While the Scottish Government has published several strategies for reducing the use of hospitals and supporting more people in the community, most spending is still on hospital and other "institutional-based" care, the report found.
Ms Gardner said: "There are growing pressures on health boards which are struggling to juggle service delivery and progressing major reform whilst also managing considerable financial challenges.
"The Scottish Government has had a policy to shift the balance of care for over a decade but despite multiple strategies for reform, NHS funding has not changed course.
"Before that shift can occur, there needs to be a clear and detailed plan for change, setting out what the future of the NHS looks like, what it will cost to deliver, and the workforce numbers and skills needed to make it a reality."
Royal College of Nursing Scotland director Theresa Fyffe said: "RCN Scotland has been warning of the increasing pressures on NHS boards and integration authorities for some years now and it is clear from the Auditor General's report that we need to change the way we work in order to meet the increasing demand on services.
"How many more reports will be published by Audit Scotland before action is taken? Patients, staff and families deserve a decisive response from the Health Secretary."
Professor Derek Bell, president of the Royal College of Physicians, said: "The college has long supported calls for improved national and local workforce planning, which is a key recommendation of this report."
Scottish Conservative health spokesman Donald Cameron said: "This is a damning report and shows the dire state that our NHS is currently in.
"It paints a picture of an NHS in crisis, with short staffing leading to worsening patient care and budgets becoming increasingly under pressure."
Labour health spokesman Anas Sarwar said: "The scale of mismanagement in our health service revealed by this report is utterly staggering. On every key test the SNP is failing.
"SNP health secretary Shona Robison must make an emergency statement to Parliament."
Liberal Democrat MSP Alex Cole-Hamilton said: "The Audit Scotland report makes it clear that while SNP ministers talk a good game, they have utterly failed to shift the balance of care and put the NHS on a sustainable footing for the future."
Green MSP Alison Johnstone said: "We know that the Scottish Government agrees with the Greens' policy on greater preventative spending, but ministers need to turn warm words into real action.

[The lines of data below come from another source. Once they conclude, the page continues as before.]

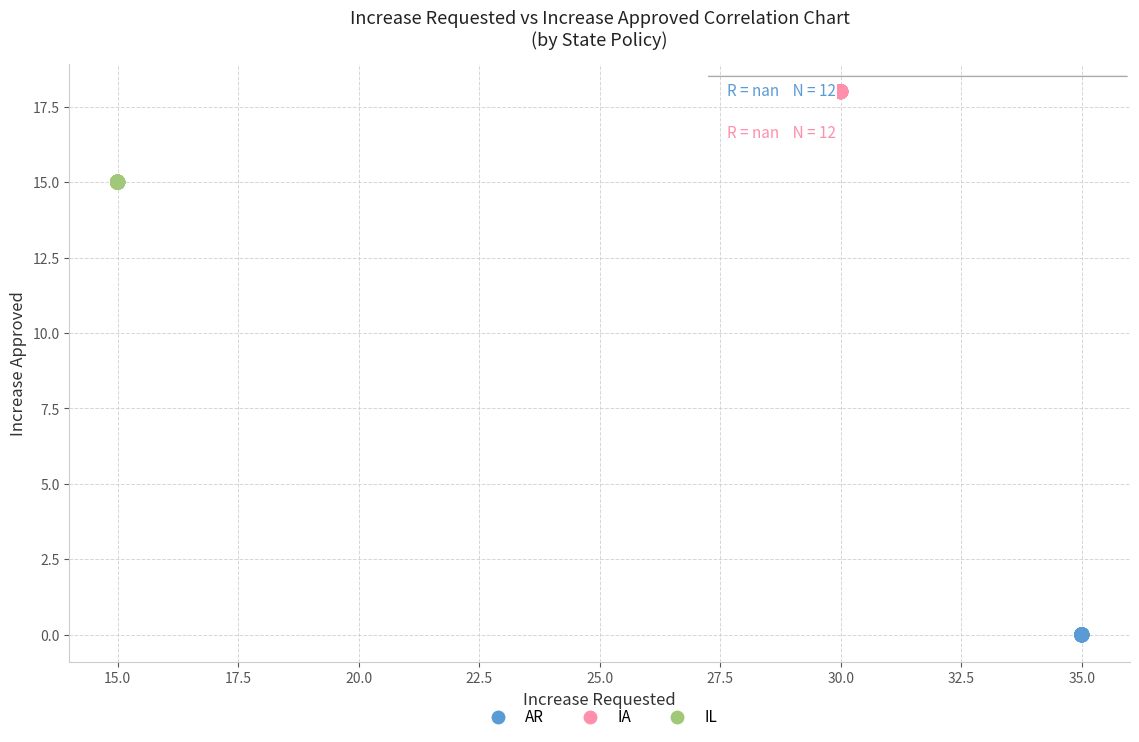

Which series reaches the maximum Y coordinate?

IA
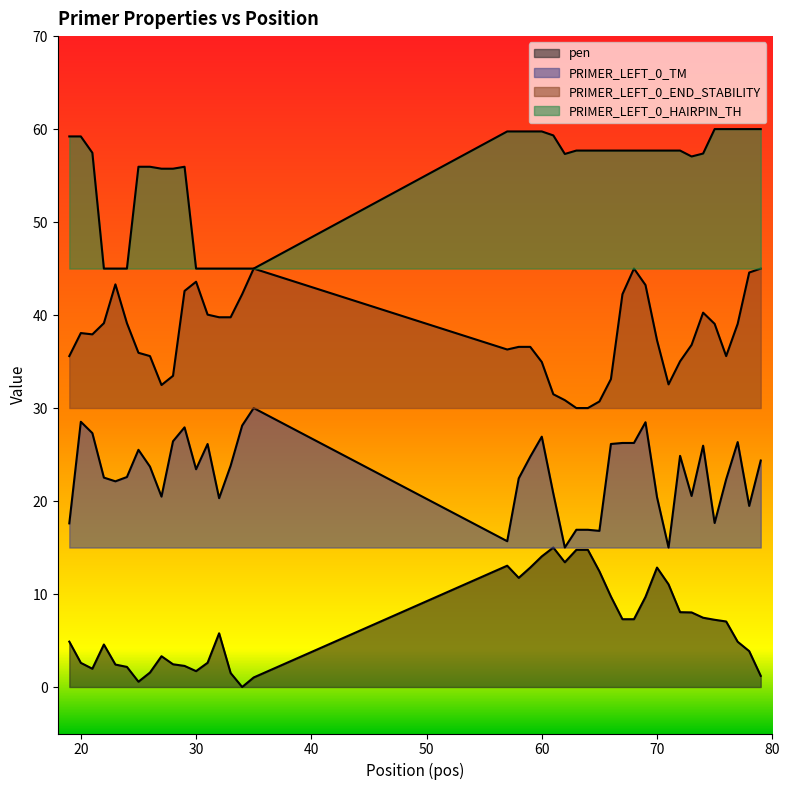

How many values in the PRIMER_LEFT_0_END_STABILITY series exceed 37?

21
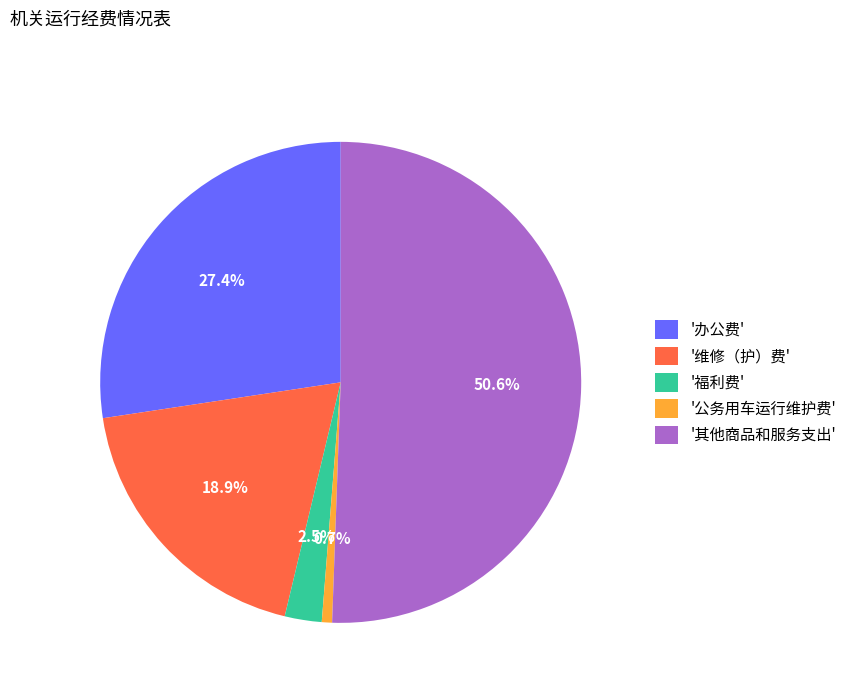

Which has a higher value, '维修（护）费' or '办公费'?

'办公费'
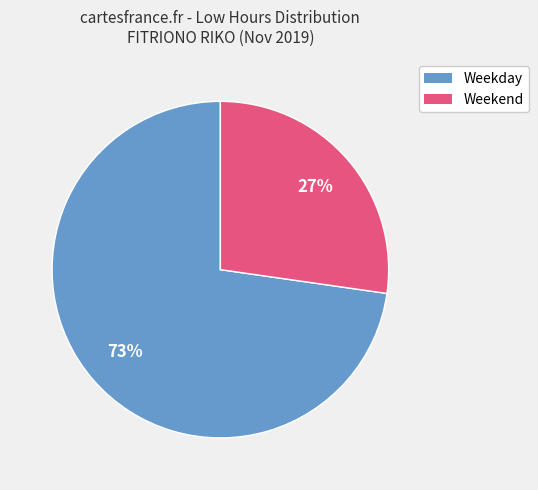

Does any single category account for the majority?

Yes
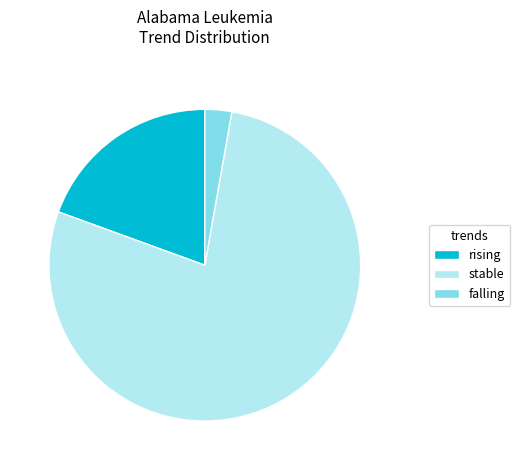

Do rising and stable together represent more than half of the pie?

Yes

"By preventing ill health, we can ease the pressure on our NHS and if we invest in good health now, through everything from warm homes and safe walking and cycling routes to good food and a living wage, we can lighten the burden on health services."
Responding to the report, Robison said: "Under this government there have been significant improvements in the performance of the NHS, the safety of patients, overall life expectancy and survival rates for conditions such as heart disease, supported by a real terms increase in spending on our NHS."
She said staffing levels and the health budget are at their highest levels, and highlighted the Government's clinical strategy to shift the balance of care and its workforce plan to ensure adequate staffing for the future.
"These are changes that will help to equip our health service to continue to deliver excellent and safe care for the people of Scotland in the years ahead," she said.